Obviously, however, European customers don’t mind Ryanair’s lousy product and service as long as they can buy cheap tickets: They’ve made it Europe’s largest low-fare line. It serves 142 European and Mediterranean destinations, with hubs in 41 cities from Shannon and Dublin to Stockholm to Rome, and is now the world’s number one airline in numbers of international passengers carried.

Spirit

All you really need to know about Spirit Airlines is encapsulated in the email message its CEO, Ben Baldanza, sent as a response to an underling about a complaint filed by an unhappy customer. It said: “Please respond, [underling’s name], but we owe him nothing as far as I’m concerned. Let him tell the world how bad we are. He’s never flown us before anyway and will be back when we save him a penny.” This message became an instant industry legend when Mr. Baldanza inadvertently hit the “reply to all” button instead of the “reply to sender” button on his email program.

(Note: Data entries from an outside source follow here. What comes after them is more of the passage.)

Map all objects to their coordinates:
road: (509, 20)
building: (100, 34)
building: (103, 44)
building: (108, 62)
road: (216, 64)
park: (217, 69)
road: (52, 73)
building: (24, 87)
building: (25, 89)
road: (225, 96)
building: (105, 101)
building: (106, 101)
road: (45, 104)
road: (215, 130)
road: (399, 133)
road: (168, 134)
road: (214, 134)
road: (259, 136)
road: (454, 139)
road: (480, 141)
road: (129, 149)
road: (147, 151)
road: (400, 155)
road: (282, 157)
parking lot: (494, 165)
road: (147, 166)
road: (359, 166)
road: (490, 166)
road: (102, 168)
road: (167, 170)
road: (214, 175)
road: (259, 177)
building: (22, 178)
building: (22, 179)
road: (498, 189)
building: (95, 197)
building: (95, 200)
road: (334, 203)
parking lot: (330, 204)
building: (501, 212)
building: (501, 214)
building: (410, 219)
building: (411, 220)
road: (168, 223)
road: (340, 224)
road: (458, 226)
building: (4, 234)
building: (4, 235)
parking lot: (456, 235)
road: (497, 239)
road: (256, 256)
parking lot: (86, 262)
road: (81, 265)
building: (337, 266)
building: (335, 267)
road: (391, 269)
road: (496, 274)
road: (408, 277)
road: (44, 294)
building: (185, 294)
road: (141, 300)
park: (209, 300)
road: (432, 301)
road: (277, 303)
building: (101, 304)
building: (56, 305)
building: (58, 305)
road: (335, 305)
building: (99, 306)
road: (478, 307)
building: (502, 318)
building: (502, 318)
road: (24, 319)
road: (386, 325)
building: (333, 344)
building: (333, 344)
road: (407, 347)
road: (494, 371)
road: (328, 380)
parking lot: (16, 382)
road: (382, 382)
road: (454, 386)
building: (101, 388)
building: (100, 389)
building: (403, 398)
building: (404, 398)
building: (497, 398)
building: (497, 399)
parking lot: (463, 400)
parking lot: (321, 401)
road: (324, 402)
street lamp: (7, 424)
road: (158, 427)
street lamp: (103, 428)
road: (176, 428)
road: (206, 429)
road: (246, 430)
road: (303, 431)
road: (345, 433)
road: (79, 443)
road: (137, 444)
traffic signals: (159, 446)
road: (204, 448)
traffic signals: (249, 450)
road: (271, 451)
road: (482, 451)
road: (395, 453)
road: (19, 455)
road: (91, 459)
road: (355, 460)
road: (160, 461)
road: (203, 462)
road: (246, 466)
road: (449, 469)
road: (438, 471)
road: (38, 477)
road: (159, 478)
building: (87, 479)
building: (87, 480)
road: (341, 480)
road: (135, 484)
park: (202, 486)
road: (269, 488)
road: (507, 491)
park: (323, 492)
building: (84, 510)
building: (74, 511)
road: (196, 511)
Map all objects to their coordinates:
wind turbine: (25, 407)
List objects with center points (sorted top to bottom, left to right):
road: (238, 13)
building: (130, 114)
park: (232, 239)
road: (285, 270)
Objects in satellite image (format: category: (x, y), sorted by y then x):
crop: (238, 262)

Spirit admittedly took Ryanair as one of its models—maybe its most important model. And it has replicated many of Ryanair’s trademark excesses. It even innovated a bit, becoming the first line to propose a charge for carry-on baggage in the overhead bins. It, too, flies planes with seats that do not recline—seats on its newest planes are even a bit tighter than Ryanair’s, at a knee-crunching 28 inches. Like Ryanair, it charges extra for just about everything—seat assignments, checked baggage, you name it.

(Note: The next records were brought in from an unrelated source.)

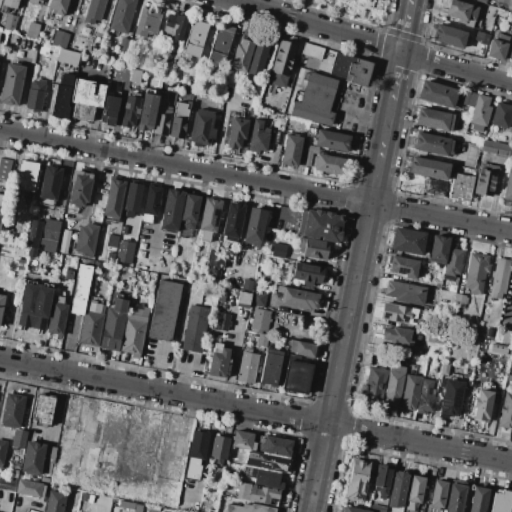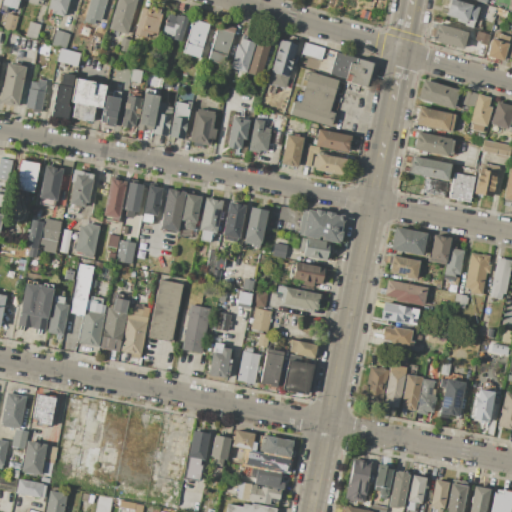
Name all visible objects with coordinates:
building: (482, 1)
building: (10, 3)
building: (35, 3)
building: (59, 6)
building: (94, 10)
building: (94, 11)
building: (460, 12)
building: (501, 12)
building: (463, 13)
building: (120, 15)
building: (122, 15)
building: (511, 18)
building: (146, 21)
building: (9, 22)
building: (10, 22)
building: (148, 22)
building: (173, 26)
road: (406, 26)
building: (175, 27)
building: (31, 30)
building: (32, 30)
building: (448, 35)
building: (449, 36)
building: (59, 38)
building: (194, 38)
building: (196, 38)
building: (59, 39)
road: (371, 42)
building: (476, 43)
building: (124, 44)
building: (219, 44)
building: (220, 44)
building: (496, 46)
building: (497, 46)
building: (311, 50)
building: (510, 52)
building: (510, 52)
building: (241, 55)
building: (258, 55)
building: (67, 57)
building: (68, 57)
building: (241, 57)
building: (257, 57)
building: (315, 59)
building: (281, 63)
building: (281, 64)
building: (349, 68)
building: (350, 69)
building: (135, 75)
road: (396, 76)
building: (11, 83)
building: (12, 83)
building: (436, 93)
building: (437, 93)
building: (34, 94)
building: (36, 95)
building: (60, 97)
building: (62, 97)
building: (256, 97)
building: (85, 98)
building: (85, 98)
road: (95, 98)
building: (468, 98)
building: (314, 99)
building: (316, 99)
building: (109, 109)
building: (147, 110)
building: (477, 110)
building: (128, 111)
building: (131, 111)
building: (146, 111)
building: (480, 113)
road: (361, 115)
building: (500, 115)
building: (501, 115)
building: (434, 118)
building: (161, 119)
building: (178, 119)
building: (179, 119)
building: (435, 119)
building: (161, 120)
road: (220, 122)
building: (201, 127)
building: (202, 128)
building: (312, 130)
building: (236, 131)
building: (237, 132)
building: (258, 136)
building: (259, 137)
building: (275, 138)
building: (331, 140)
building: (332, 141)
building: (432, 143)
building: (432, 144)
building: (493, 148)
building: (495, 148)
building: (291, 149)
building: (290, 150)
building: (309, 154)
building: (310, 156)
road: (431, 156)
building: (328, 164)
building: (328, 164)
building: (4, 168)
building: (427, 168)
building: (429, 168)
building: (25, 175)
building: (26, 175)
road: (255, 179)
building: (484, 179)
building: (49, 182)
building: (508, 182)
building: (50, 183)
building: (484, 183)
building: (507, 184)
building: (433, 186)
building: (435, 187)
building: (459, 187)
building: (461, 187)
building: (78, 188)
building: (80, 188)
road: (89, 189)
building: (112, 198)
building: (114, 199)
building: (132, 199)
building: (151, 199)
building: (130, 200)
building: (152, 201)
road: (158, 207)
building: (170, 209)
building: (172, 210)
building: (188, 211)
building: (0, 213)
building: (189, 214)
building: (0, 216)
building: (208, 217)
building: (209, 217)
building: (231, 221)
building: (232, 221)
building: (319, 225)
building: (321, 225)
building: (253, 226)
building: (254, 227)
building: (50, 229)
building: (123, 230)
building: (49, 235)
building: (31, 238)
building: (32, 238)
building: (85, 239)
building: (63, 240)
building: (86, 240)
building: (111, 240)
building: (406, 240)
building: (63, 241)
building: (113, 241)
building: (408, 241)
building: (48, 245)
building: (312, 248)
building: (313, 248)
building: (437, 249)
building: (439, 249)
building: (277, 250)
building: (278, 250)
building: (123, 251)
building: (31, 253)
building: (110, 257)
building: (220, 261)
building: (211, 262)
building: (452, 263)
building: (451, 264)
building: (402, 266)
building: (404, 266)
building: (97, 267)
building: (307, 272)
building: (474, 272)
building: (476, 272)
building: (307, 273)
building: (216, 274)
building: (499, 277)
building: (498, 278)
building: (436, 285)
building: (81, 288)
building: (79, 289)
building: (403, 292)
building: (405, 292)
building: (221, 295)
building: (298, 297)
building: (258, 298)
building: (296, 298)
building: (242, 299)
building: (243, 299)
building: (259, 300)
building: (459, 300)
building: (1, 301)
building: (1, 302)
building: (145, 302)
road: (350, 305)
building: (33, 306)
building: (35, 306)
building: (163, 310)
building: (164, 311)
building: (397, 313)
building: (399, 314)
building: (57, 316)
road: (510, 317)
building: (56, 318)
building: (259, 319)
building: (261, 319)
building: (90, 321)
building: (92, 321)
building: (222, 321)
building: (222, 321)
building: (112, 325)
building: (113, 325)
building: (194, 328)
building: (195, 329)
building: (133, 331)
building: (134, 332)
building: (489, 333)
building: (395, 335)
building: (400, 336)
building: (506, 336)
building: (436, 339)
building: (262, 340)
road: (234, 342)
building: (300, 348)
building: (301, 348)
building: (510, 358)
building: (218, 360)
building: (219, 360)
road: (153, 365)
building: (269, 366)
building: (246, 367)
building: (247, 367)
building: (270, 367)
building: (444, 368)
building: (432, 369)
road: (180, 374)
building: (296, 375)
building: (297, 375)
building: (509, 378)
building: (373, 384)
building: (394, 385)
building: (375, 386)
building: (392, 389)
building: (409, 392)
building: (410, 392)
building: (425, 396)
building: (426, 397)
building: (449, 397)
building: (450, 397)
building: (482, 404)
building: (481, 405)
building: (43, 408)
building: (11, 410)
building: (12, 410)
building: (41, 410)
road: (255, 410)
building: (505, 411)
building: (505, 411)
building: (18, 438)
building: (18, 439)
building: (242, 439)
building: (243, 440)
building: (274, 446)
building: (276, 446)
building: (218, 449)
building: (219, 449)
building: (3, 450)
building: (2, 451)
building: (49, 453)
building: (194, 455)
building: (195, 456)
building: (32, 457)
building: (32, 458)
building: (237, 458)
building: (47, 467)
building: (12, 473)
building: (264, 477)
building: (265, 478)
building: (381, 479)
building: (44, 480)
building: (356, 480)
building: (357, 481)
building: (382, 481)
building: (7, 487)
building: (29, 488)
building: (30, 488)
building: (397, 488)
building: (414, 488)
building: (416, 489)
building: (398, 490)
building: (255, 493)
building: (256, 493)
building: (436, 496)
building: (437, 496)
building: (454, 496)
building: (455, 496)
building: (477, 499)
building: (478, 500)
building: (53, 501)
building: (54, 501)
building: (499, 501)
building: (500, 501)
building: (366, 504)
building: (127, 506)
building: (131, 506)
building: (244, 508)
building: (248, 508)
building: (377, 508)
building: (205, 509)
building: (353, 509)
building: (354, 509)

Spirit has emulated Ryanair in another area: A “passenger usage fee,” buried in the fine print, for buying a ticket anywhere but at an airport counter—and that means an extra fee for booking online. As with Allegiant, the other line that does this, it’s an “almost mandatory” fee that is very difficult, expensive, or time-consuming for almost everyone to avoid.

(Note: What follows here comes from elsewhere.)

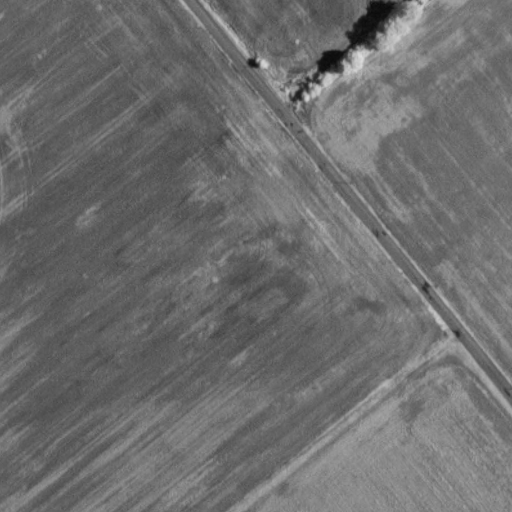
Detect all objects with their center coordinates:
road: (348, 200)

Spirit has also been guilty, in my mind, of crossing the line on Department of Transportation’s rule on fare advertising: In its recent supposed $2 “sale” fares, the true fare wasn’t $2 at all, it was $2 plus a “fuel pass-through” that ran at least $20 and usually more.

As you might expect, Spirit’s hard-nosed policies on fees and customer service generally earn it lots of space in various complaint venues:

  • Spirit is not large enough to be covered in the Department of Transportation’s standard measure of complaints per 100,000 passengers. However, its raw number of complaints for the month of April—35—is higher than for any other low-fare line, even Southwest (23) and others that are much larger.
  • Epinions composite ratings rank Spirit at two-and-a-half stars, below any large domestic line currently flying.
  • Of the 300 most resent Spirit postings on My3Cents, only six were complimentary—as far as I can tell, this is by far the worst proportion of any domestic airline.
  • Spirit showed 73 postings on RipoffReport, compared with 4 for Allegiant, 11 for JetBlue, and 31 for Southwest.
  • On Viewpoints, 59 percent of the ratings were one-star, the lowest option available, and Spirit showed an overall 75 percent “thumbs down” score. By contrast, JetBlue shows 59 percent at five-star, the top rating, and 89 percent thumbs up; Allegiant is a composite 2.25 stars, and Southwest rates 4.19 stars.

Still, Spirit has some voluble supporters. They basically say, “We don’t expect service; we expect cheap tickets—and that’s what we get.” Maybe the line’s official motto should be, “You get what you pay for.” And there are worse mantras than that.